Winds are now blowing lightly to the northeast, giving crews more time to work on containment lines for the fire, which has burned more than 40,000 acres, or upward of 62 square miles, in and around the Pocosin Lakes Wildlife Refuge, said Dean McAlister, a spokesman at the incident command center for the fire.

Delaware officials say smoke from the North Carolina fire, as well as another wildfire along the North Carolina-Virginia line, has prompting calls from residents in southern Delaware and the Maryland Eastern Shore. No wildfires have been reported in Delaware, said State police spokesman Cpl. Jeff Whitemarsh.

A wildfire in the Great Dismal Swamp National Wildlife Refuge, which straddles Virginia and North Carolina, prompted a smoke advisory Saturday for much of the Norfolk, Va. area.

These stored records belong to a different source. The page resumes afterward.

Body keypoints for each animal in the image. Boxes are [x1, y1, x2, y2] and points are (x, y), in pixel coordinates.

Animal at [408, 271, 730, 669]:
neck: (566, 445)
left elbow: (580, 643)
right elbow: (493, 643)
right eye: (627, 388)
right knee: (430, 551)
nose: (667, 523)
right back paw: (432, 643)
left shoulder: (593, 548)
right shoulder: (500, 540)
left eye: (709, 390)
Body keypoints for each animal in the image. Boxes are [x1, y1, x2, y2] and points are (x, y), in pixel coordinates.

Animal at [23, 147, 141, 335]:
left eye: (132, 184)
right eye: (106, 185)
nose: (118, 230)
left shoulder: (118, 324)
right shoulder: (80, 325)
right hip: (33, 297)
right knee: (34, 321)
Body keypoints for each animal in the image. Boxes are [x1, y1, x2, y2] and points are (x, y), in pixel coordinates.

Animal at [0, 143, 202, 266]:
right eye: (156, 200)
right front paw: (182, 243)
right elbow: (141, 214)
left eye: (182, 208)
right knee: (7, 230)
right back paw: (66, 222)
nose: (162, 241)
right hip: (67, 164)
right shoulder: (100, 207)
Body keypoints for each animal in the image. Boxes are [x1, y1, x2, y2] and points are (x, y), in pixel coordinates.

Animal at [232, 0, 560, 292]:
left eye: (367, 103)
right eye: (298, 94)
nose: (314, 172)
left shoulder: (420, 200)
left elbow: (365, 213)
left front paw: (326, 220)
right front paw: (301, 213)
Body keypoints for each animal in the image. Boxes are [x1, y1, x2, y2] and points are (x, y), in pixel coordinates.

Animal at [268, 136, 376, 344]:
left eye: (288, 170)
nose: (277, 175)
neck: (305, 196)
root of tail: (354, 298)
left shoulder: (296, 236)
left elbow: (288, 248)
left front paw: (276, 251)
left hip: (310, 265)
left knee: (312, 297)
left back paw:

More than 150 firefighters were attempting to contain the wind-fueled fire located primarily in the Virginia portion of the refuge. The fire, which started Monday, has burned 1,438 acres and wiped out parts of a project to restore Atlantic white cedar trees.

In North Carolina, Firefighters are using existing roads and canals in the areas to act as fire breaks. One of the most important roads is N.C. Highway 94. If the fire jumps past the road, it would threaten a number of homes and structures and become much tougher to control, authorities said.

There also is farmland near the highway, which could cause the fire to rapidly spread. “Unharvested wheat in the fields is a tinderbox waiting to go off,” McAlister said.

The weather should continue to help. Forecasters said the light winds should continue through Saturday, then thundershowers are possible Sunday, which could dump an inch of rain in the area. It wouldn’t be enough to extinguish the blaze, but could buy crews even more time to build containment lines, McAlister said.

The shift in winds has the smoke from the fire drifting toward the Outer Banks and away from more heavily populated areas.

“The folks who came to the coast this weekend after dealing with all the smoke this week in Raleigh and Durham are having to deal with it on the beach too,” McAlister said.

Areas north and east of the fire, including Edenton and Elizabeth City, remain under a Code Purple air quality warning because of the smoke. It is the most severe air pollution warning the state has ever issued. It advises the elderly, children and those with some health problems to avoid all outdoor physical activity.

The fire started June 1 from lightning strikes on private land. The blaze has burned mostly refuge land. No significant injuries have been reported, and no structures have burned. The wildfire is about 40 percent contained.